# Higgs bosun



## RJM Corbet (Apr 18, 2011)

Is the Higgs Field the new _Aether_ of pre-Einstein physics? The _aether_ was proposed as a medium for _light_, the Higgs Field is now proposed as a medium for _energy_?


----------



## Nik (Apr 18, 2011)

Boson, boson, boson-- Bosun ('Boat's-wain' ??) is boss-sailor with whistle...

IIRC, the Higg's Field and associated boson are a still-hypothetical fix for QED/QCD etc, just as Dark Matter's more arcane offerings are a possible fix for all the implied stuff out beyond the visible disks of otherwise ordinary galaxies...

( When physicists start talking about a possible Fifth Force (?) aka 'Technicolour', my incipient migraine kicks in... )

FWIW, PhysOrg has a lovely report on tweaking the quantum levels of 'cold' neutrons in a gravitational field. IIRC, they make neutrons transition by vibrating one of parallel plate pair...
Probing the laws of gravity: A gravity resonance method

Now, is that moving plate generating ultra-weak gravity waves aka gravitons ??

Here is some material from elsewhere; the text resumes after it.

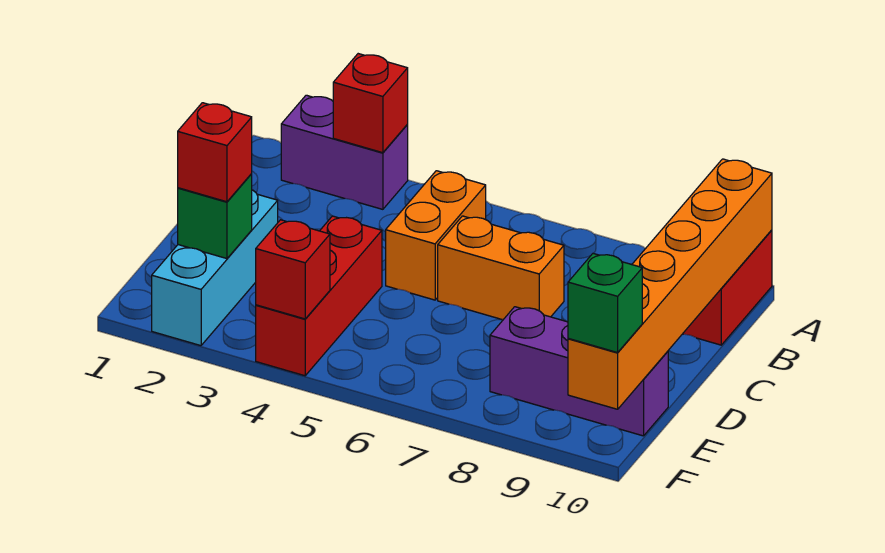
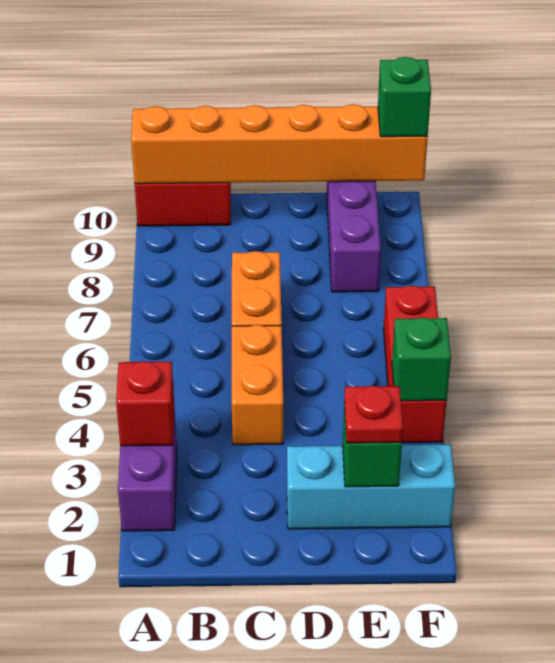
orange 1x2 brick [386,171,486,300] -> orange 1x2 brick turned to [232,325,283,445]
red 1x3 brick [256,216,382,376] -> red 1x3 brick turned to [384,286,447,443]
red 1x1 brick [178,103,252,202] -> red 1x1 plate [344,386,403,443]
red 1x1 brick [256,220,330,319] -> green 1x1 brick [392,317,451,401]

Just to add a twist, I was reading that the humble proton's spin continues to defy prediction. The 'three quark plus gluons plus ephemeral virtual particles' soup there-in may require the equivalent of another Feynman to unravel...


----------



## RJM Corbet (Apr 19, 2011)

What you're getting at is that, if they _are_, that will be a quantum/gravity link?
But ... back to the _Higgs?_


----------